La note macro de Nicolas Blanc, Responsable de l’Allocation chez Ellipsis AM.

Rarement le contexte d’investissement aura été autant soumis aux actes d’une seule personne. A quelques mois des élections de mi-mandat, Donald Trump fait tout pour soigner l’image populiste à laquelle il doit son succès politique, laissant son administration corriger ensuite le tir. Il est possible que le président ait bien évalué sa marge de manoeuvre et qu’il obtienne des concessions de la part de ses partenaires avec finalement une amélioration du cadre des échanges commerciaux.
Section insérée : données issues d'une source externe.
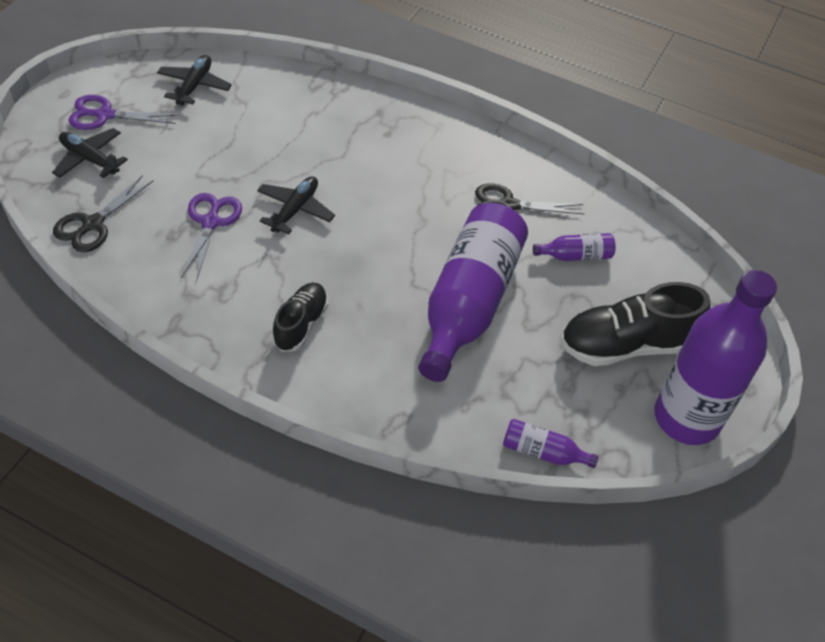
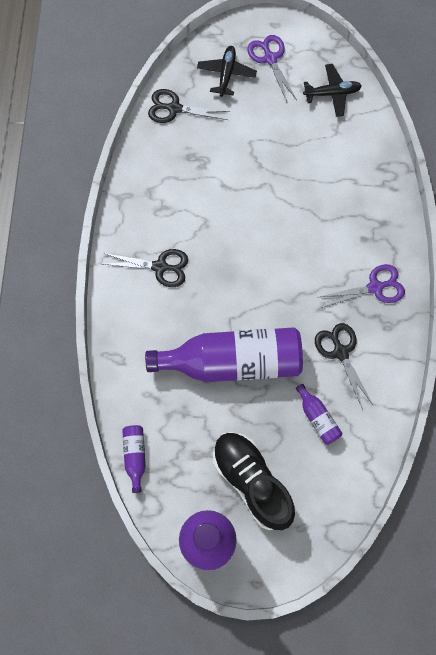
camera: 70 degrees right, 20 degrees up
(211, 222) = (214, 172): purple scissors -> purple scissors (375, 287)
(295, 210) = (254, 216): black plane -> none
(301, 324) = (160, 267): black shoe -> black scissors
Mais son double langage pourrait avoir des effets non voulus: −que sa base électorale réalise que sa politique leur est plutôt défavorable ou −que la Chine se froisse et réplique brutalement. Difficile dans ce cas d’anticiper la réaction d’un président qui cultive justement son imprévisibilité.

Libor 3 mois : fausse alerte

Avec la hausse du taux objectif de la Fed, il est logique que tous les taux courts américains remontent. Mais le taux Libor 3 mois, qui est représentatif des conditions obtenues par les banques sur le marché monétaire (prêts non garantis à 3 mois) monte beaucoup plus vite que le mouvement orchestré par la banque centrale. Ainsi, on observe un écartement de 35bps entre le Libor et le taux des OIS (anticipation des Fed Funds sur les trois prochains mois).

Dans l’histoire récente, cela s’est produit lors des crises, avec la défiance dans la solvabilité du secteur bancaire. Ici, cette explication doit être écartée, car les banques sont largement capitalisées, ce qu’atteste le niveau serré de leur CDS (contrats d’assurance contre le défaut). Il s’agit plutôt d’un phénomène lié aux flux: la hausse de l’offre (T-bills et Commercial papers) dans un contexte de régulation des fonds monétaires qui limite les dettes privées.

Il reste que la hausse du Libor pourrait avoir des conséquences au niveau macroéconomique. L’effet direct sur les intérêts payés par les entreprises et les ménages serait de quelques dizaines de Mds, ce qui, à l’échelle de ces secteurs est faible et en partie compensé par des gains pour les créditeurs financiers et non-financiers. Un impact sur les taux longs pourrait être plus significatif. Mais le phénomène ne s’est pas propagé sur le long-terme, l’écart entre les taux de swaps longs et les T-Bonds n’ayant pas été affecté.

Italie : convergence populiste ?

Les discussions pour la formation du nouveau gouvernement italien entre la Liga et le M5S, les deux grands gagnants du scrutin, ont achoppé sur les demandes de M5S concernant le poste de premier ministre et l’exclusion de FI, une trahison à laquelle la Liga serait réticente, à ce stade. Sur la plateforme politique, un accord était possible, qui inclurait une hausse des prestations de chômage, des baisses d’impôt, un retour sur la réforme des retraites et une politique migratoire plus dure. En revanche, le revenu universel de M5S serait remisé.

Les marchés ont pu être rassurés par le fait que la Liga n’envisage pas de dépassement significatif des règles budgétaires européennes. Ceci pourrait expliquer le mouvement surprenant des taux souverains, qui, alors qu’une alliance populiste se dessinait, ont très fortement baissé. Comme nous l’avons déjà signalé, la configuration d’excédent de la balance courante et d’importante détention de la dette publique par les ménages contribue également à la stabilité du marché souverain italien. Les pourparlers vont reprendre la semaine prochaine.